== Data for the task ==
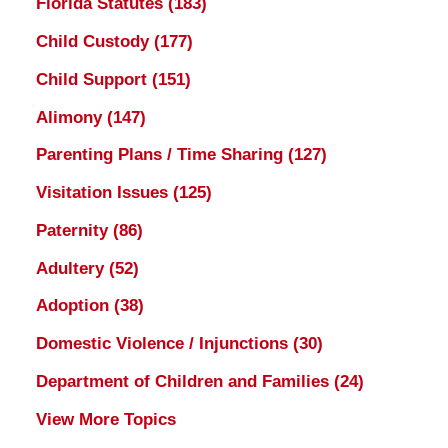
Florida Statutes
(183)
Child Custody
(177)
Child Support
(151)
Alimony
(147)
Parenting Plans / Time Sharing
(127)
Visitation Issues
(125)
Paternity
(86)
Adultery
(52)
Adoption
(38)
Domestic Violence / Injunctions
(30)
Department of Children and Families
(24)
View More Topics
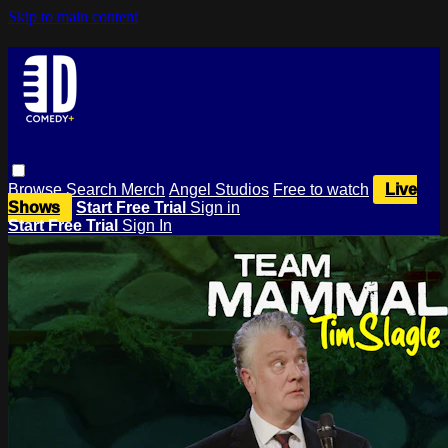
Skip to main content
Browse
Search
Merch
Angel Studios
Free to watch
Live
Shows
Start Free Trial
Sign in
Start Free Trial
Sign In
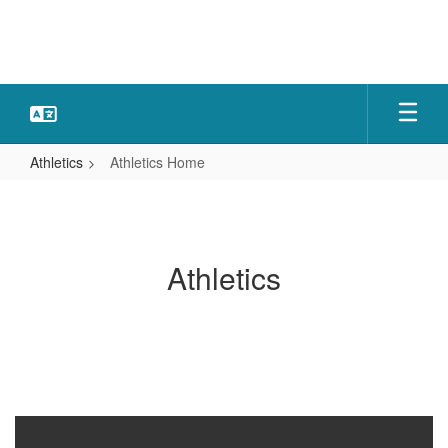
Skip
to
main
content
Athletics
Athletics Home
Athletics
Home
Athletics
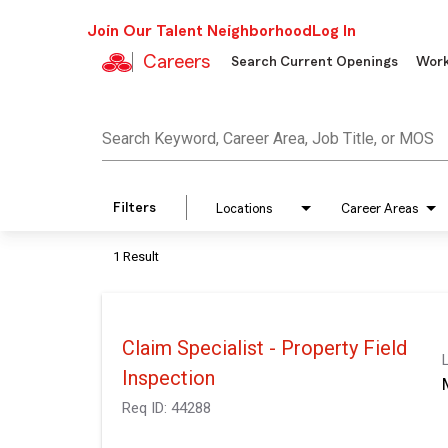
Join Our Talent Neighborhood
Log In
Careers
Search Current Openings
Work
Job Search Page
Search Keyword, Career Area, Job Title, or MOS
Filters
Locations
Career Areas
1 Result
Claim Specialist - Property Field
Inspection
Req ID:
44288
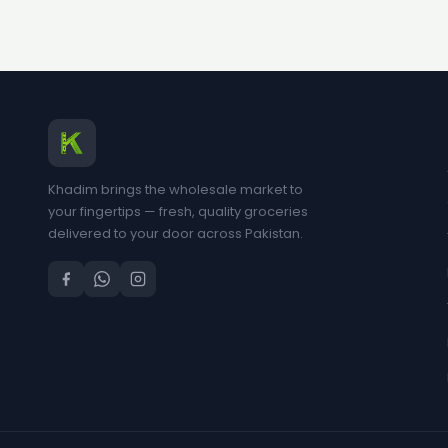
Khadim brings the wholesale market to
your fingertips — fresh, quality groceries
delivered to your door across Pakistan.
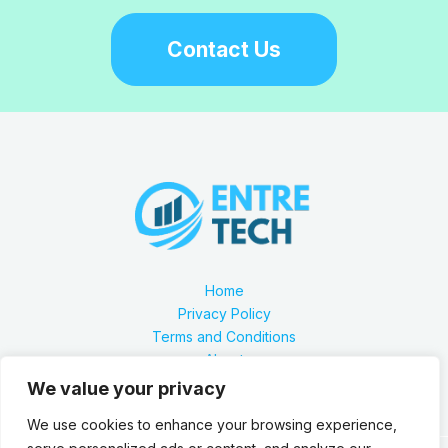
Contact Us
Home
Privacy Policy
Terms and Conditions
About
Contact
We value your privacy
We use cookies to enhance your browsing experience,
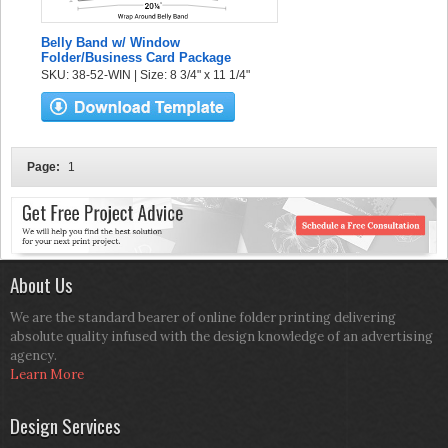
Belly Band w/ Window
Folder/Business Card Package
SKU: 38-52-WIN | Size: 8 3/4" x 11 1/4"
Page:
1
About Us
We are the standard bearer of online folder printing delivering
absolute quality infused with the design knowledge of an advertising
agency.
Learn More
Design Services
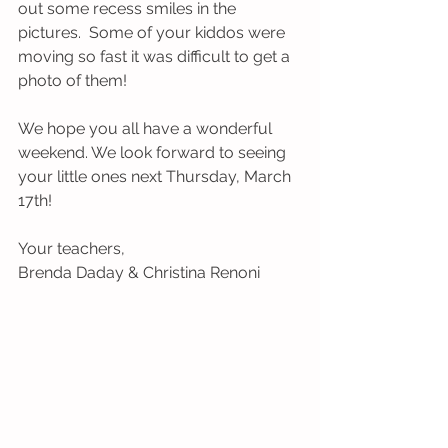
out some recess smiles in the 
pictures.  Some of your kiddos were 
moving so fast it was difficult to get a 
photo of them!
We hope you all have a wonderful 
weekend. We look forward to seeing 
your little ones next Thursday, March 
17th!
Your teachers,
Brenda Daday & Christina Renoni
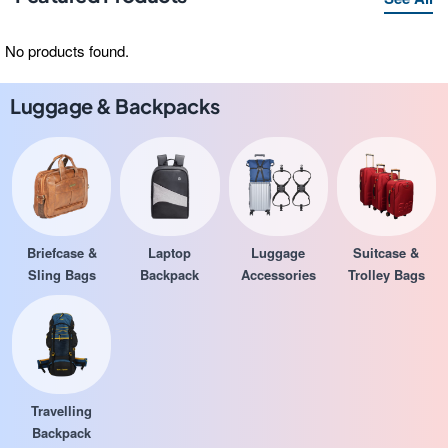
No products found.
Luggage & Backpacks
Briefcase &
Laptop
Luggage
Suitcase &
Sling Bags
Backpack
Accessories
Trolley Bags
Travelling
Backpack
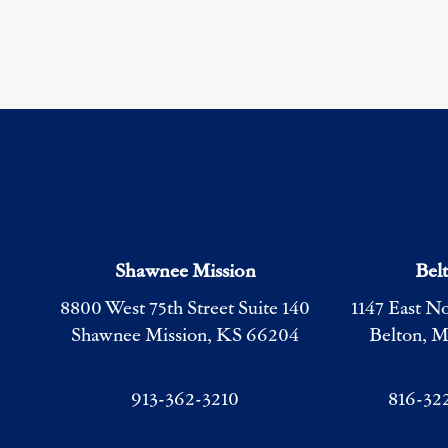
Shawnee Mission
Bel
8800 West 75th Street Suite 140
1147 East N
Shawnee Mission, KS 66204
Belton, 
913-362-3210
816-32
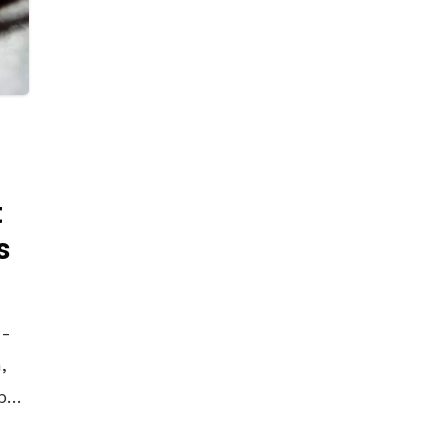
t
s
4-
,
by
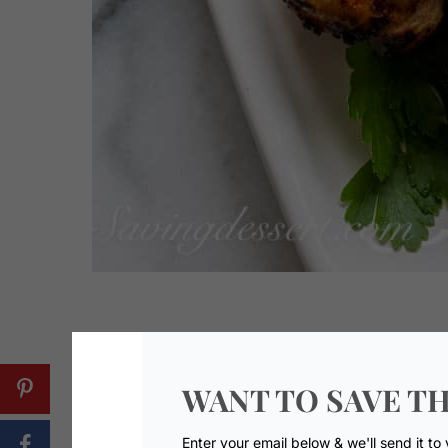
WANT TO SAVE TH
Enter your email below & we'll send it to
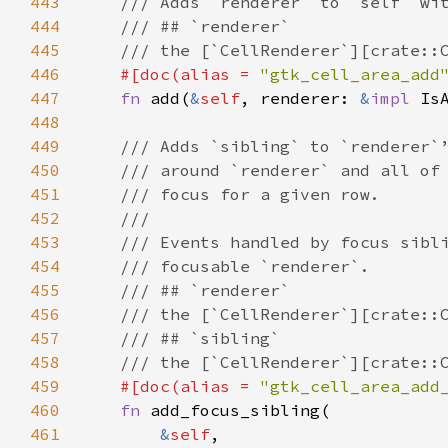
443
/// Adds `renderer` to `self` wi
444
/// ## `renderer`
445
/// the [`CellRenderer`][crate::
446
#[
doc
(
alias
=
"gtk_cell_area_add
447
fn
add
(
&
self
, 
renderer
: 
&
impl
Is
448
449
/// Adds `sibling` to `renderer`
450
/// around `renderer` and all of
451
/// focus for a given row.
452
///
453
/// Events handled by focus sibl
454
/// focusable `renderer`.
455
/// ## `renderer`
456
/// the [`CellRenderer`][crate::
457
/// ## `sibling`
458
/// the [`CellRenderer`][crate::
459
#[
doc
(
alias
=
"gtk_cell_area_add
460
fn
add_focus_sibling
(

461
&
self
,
===
== Data for the task ==
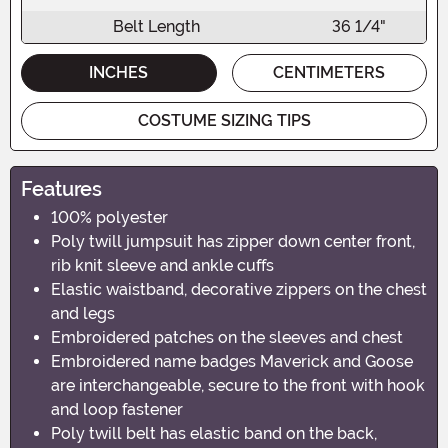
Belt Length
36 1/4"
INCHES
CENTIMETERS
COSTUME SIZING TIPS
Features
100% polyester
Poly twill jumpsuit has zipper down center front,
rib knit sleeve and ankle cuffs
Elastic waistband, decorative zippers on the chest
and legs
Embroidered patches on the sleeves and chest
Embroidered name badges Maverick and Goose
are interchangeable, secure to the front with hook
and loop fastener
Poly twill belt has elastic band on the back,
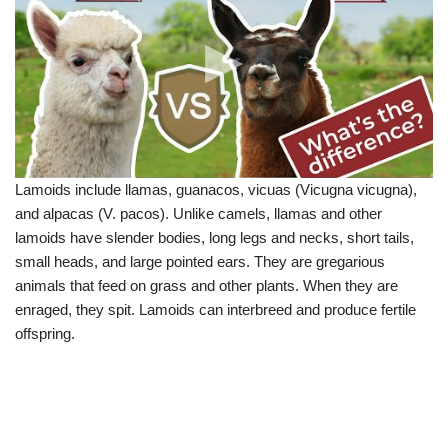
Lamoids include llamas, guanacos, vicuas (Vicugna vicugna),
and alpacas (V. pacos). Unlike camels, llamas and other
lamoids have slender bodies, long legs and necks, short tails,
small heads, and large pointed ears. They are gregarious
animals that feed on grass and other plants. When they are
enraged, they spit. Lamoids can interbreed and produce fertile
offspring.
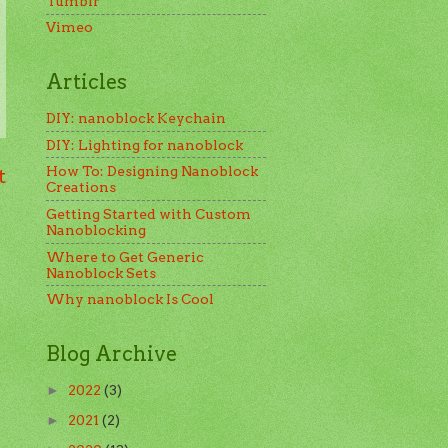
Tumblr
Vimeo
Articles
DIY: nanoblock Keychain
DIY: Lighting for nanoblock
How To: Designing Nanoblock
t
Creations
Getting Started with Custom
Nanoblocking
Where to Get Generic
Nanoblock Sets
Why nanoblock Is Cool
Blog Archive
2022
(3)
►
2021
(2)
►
===
* Task instructions
Throughout the records above, find the lines in which the word "Search" appears and return them.

* Solution
Search
Search Current Openings
Job Search Page
Search Keyword, Career Area, Job Title, or MOS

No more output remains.